Big O notation is a commonly used metric used in computer science to classify algorithms based on their time and space complexity. The time and space here is not based on the actual number of operations performed or amount of memory used per se, but rather how the algorithm would scale with an increase or decrease in the amount of data in the input. The notation will represent how an algorithm will run in the worst-case scenario- what is the maximum time or space an algorithm could use? The complexity is written as O(x) where x is the growth rate of the algorithm in regards to n, which is the amount of data input. Throughout the rest of this blog, input will be referred to as n.

O(1) is known as **constant complexity**. What this implies is that the amount of time or memory does not scale with n at all. For time complexity, this means that n is not iterated on or recursed- generally a value will be selected and returned or a value with be operated on and returned.

Function that returns an index of an array doubled in O(1) time complexity.

For space, no data structures can be created that are a multiples of the size of n. Variables can be declared, but the number must not change with n.

Function that logs every element in an array with O(1) space.

O(logn) is known as **logarithmic complexity**. The logarithm in O(logn) has a base of 2. The best way to wrap your head around this is to remember the concept of halving: every time n increases by an amount k, the time or space increases by k/2. There are several common algorithms that are O(logn) a vast majority of the time to keep an eye out for: binary search, searching for a term in a binary search tree, and adding items to a heap.

#algorithms #computer-science #big-o-notation #time-complexity #space-complexity #algorithms

1621406686

In this video we’ll talk a bit about big-o notation and analysis, how to understand time complexity, and how it’s related to understanding performance.
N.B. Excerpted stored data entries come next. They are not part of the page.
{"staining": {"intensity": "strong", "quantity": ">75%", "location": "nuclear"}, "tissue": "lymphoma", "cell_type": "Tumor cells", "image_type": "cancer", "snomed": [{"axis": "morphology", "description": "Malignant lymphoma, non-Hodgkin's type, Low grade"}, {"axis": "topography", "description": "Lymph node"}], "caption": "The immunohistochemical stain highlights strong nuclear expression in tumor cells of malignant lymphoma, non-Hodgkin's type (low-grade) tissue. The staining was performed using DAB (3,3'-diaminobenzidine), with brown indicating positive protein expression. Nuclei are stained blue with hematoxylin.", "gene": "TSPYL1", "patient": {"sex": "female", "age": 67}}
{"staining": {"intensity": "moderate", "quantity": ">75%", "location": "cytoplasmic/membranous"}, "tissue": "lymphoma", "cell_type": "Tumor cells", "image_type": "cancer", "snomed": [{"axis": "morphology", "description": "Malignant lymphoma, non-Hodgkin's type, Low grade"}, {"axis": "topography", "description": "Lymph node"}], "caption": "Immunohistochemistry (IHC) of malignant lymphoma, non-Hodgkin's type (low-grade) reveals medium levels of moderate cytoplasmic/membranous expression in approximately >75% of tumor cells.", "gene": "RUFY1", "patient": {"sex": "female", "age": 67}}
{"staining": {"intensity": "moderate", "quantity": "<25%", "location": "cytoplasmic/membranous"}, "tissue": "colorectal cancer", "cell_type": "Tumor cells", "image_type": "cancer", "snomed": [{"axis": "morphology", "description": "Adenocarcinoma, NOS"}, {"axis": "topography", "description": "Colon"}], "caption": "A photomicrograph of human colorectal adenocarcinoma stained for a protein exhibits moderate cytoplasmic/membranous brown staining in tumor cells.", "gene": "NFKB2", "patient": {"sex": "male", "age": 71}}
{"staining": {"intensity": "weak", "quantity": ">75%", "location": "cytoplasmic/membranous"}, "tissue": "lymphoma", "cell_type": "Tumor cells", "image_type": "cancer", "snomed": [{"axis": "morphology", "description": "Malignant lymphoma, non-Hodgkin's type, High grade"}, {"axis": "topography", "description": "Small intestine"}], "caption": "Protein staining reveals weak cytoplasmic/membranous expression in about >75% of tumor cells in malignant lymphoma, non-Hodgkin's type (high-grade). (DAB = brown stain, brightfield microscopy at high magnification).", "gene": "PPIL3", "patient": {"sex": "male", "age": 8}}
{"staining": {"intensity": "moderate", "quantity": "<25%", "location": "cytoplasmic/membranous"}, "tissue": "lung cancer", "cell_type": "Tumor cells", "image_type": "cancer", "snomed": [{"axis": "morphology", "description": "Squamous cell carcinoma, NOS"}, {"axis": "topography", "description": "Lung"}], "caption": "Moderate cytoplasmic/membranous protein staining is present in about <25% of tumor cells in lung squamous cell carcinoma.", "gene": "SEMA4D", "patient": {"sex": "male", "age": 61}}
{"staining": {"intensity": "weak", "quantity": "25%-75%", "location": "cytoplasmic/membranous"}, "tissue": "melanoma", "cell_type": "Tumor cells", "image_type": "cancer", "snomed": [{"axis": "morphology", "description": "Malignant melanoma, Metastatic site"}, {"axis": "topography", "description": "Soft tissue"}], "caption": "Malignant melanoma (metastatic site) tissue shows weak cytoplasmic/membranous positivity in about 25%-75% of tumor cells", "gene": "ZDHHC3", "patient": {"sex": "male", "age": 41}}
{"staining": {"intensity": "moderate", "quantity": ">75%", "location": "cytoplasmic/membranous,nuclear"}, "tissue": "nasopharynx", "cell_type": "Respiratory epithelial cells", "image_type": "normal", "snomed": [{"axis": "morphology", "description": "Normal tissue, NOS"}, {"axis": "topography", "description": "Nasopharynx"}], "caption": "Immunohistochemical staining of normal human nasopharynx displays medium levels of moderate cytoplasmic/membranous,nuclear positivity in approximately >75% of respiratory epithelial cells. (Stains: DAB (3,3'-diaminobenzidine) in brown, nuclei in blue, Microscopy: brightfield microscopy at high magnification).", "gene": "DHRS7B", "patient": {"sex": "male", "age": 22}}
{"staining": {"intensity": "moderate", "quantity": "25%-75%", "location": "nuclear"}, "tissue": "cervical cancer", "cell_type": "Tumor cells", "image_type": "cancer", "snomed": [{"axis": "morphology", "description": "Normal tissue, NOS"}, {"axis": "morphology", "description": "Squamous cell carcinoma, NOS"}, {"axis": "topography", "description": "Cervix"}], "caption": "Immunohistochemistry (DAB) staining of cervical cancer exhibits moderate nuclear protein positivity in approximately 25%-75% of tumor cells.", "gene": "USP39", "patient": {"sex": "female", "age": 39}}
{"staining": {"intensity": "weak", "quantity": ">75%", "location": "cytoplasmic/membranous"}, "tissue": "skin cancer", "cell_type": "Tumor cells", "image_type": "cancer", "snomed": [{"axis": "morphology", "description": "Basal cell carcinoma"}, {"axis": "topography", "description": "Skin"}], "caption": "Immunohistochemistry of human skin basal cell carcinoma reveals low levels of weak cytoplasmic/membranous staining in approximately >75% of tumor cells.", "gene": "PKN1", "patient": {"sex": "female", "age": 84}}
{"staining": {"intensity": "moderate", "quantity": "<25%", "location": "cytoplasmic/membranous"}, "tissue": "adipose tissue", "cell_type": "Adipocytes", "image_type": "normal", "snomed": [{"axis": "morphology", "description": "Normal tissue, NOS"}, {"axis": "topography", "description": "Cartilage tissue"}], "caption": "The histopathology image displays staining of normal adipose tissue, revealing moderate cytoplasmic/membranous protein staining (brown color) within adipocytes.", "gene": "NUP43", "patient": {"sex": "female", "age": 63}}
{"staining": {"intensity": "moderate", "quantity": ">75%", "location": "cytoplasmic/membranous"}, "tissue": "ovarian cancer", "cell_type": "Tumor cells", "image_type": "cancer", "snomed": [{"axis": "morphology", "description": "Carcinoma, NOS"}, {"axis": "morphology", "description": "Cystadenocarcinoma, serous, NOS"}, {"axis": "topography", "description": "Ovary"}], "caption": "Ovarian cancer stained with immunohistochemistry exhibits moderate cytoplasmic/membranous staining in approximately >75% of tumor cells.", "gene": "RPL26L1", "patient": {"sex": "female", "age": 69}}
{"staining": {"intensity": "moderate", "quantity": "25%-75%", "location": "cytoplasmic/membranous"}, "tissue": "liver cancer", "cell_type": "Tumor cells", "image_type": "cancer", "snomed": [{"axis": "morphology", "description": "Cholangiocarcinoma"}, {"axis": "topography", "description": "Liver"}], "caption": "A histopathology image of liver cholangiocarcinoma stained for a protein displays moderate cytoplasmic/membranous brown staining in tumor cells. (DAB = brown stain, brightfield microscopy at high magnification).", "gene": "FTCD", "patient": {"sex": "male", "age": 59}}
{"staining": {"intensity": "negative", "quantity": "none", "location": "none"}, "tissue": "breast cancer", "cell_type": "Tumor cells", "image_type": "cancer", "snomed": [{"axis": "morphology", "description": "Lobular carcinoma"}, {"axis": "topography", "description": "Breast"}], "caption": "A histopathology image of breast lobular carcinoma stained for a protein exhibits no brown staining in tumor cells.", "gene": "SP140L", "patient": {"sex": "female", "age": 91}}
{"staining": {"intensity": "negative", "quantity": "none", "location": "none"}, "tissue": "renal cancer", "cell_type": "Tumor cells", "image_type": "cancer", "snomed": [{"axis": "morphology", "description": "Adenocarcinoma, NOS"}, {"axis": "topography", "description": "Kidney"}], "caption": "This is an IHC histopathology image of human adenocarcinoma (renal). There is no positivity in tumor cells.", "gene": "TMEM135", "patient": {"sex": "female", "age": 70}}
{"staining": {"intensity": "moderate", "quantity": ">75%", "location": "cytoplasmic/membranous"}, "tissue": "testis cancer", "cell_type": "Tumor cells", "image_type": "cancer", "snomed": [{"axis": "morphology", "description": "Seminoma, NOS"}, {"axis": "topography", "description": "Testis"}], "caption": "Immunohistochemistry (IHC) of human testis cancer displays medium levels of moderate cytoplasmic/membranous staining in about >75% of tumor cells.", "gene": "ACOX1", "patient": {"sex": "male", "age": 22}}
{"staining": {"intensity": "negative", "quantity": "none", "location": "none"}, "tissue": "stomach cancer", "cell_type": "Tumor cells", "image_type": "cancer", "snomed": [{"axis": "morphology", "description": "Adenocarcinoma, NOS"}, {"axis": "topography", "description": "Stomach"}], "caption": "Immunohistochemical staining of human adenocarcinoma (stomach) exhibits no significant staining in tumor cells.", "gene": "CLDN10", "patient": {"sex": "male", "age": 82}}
We’ll approach this from the mathematical definition, going over the limiting behaviour and talking about the strict definition of big-o. How programmers tend to use Big-O informally, what they mean, and how that differs from the strict mathematical definition. There will be some easy examples to work through, talking about the dominant terms and how/why other terms are dropped. We’ll also talk about some of the more subtle aspects of big-o, when/why its good, where it kind of fails things, and cap it off with a story.